(Data extract):
*** Begin section ***
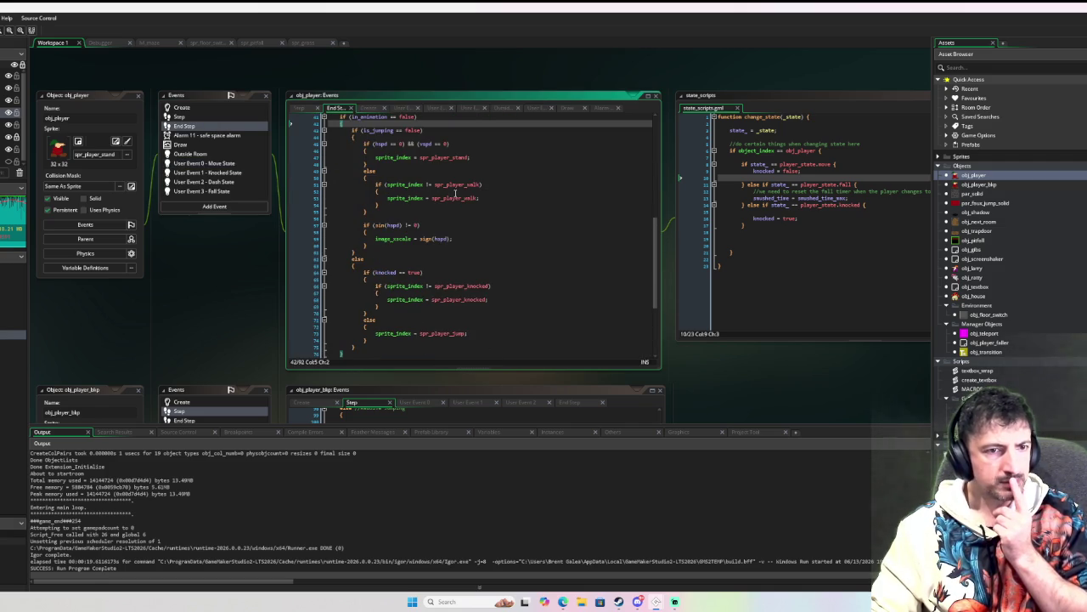
pyautogui.scroll(-6, 536, 204)
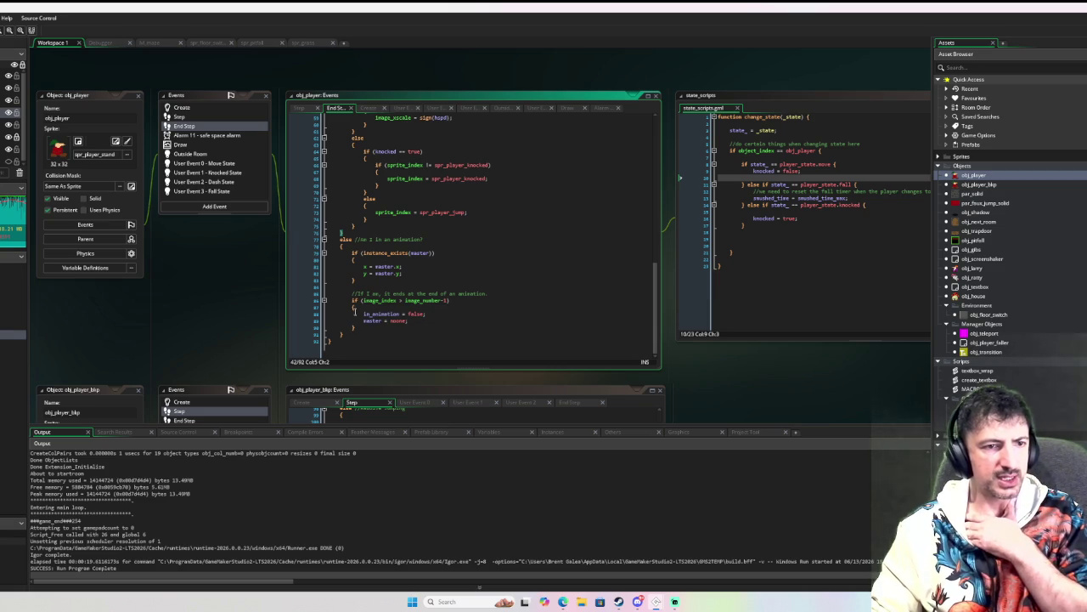
pyautogui.moveTo(367, 315)
pyautogui.write('aster = noone;')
*** End section ***
(What the task asks): What you give back must be the data above, reproduced exactly and free of pictures.

(Task solution):
pyautogui.scroll(-6, 536, 204)
pyautogui.moveTo(367, 315)
pyautogui.write('aster = noone;')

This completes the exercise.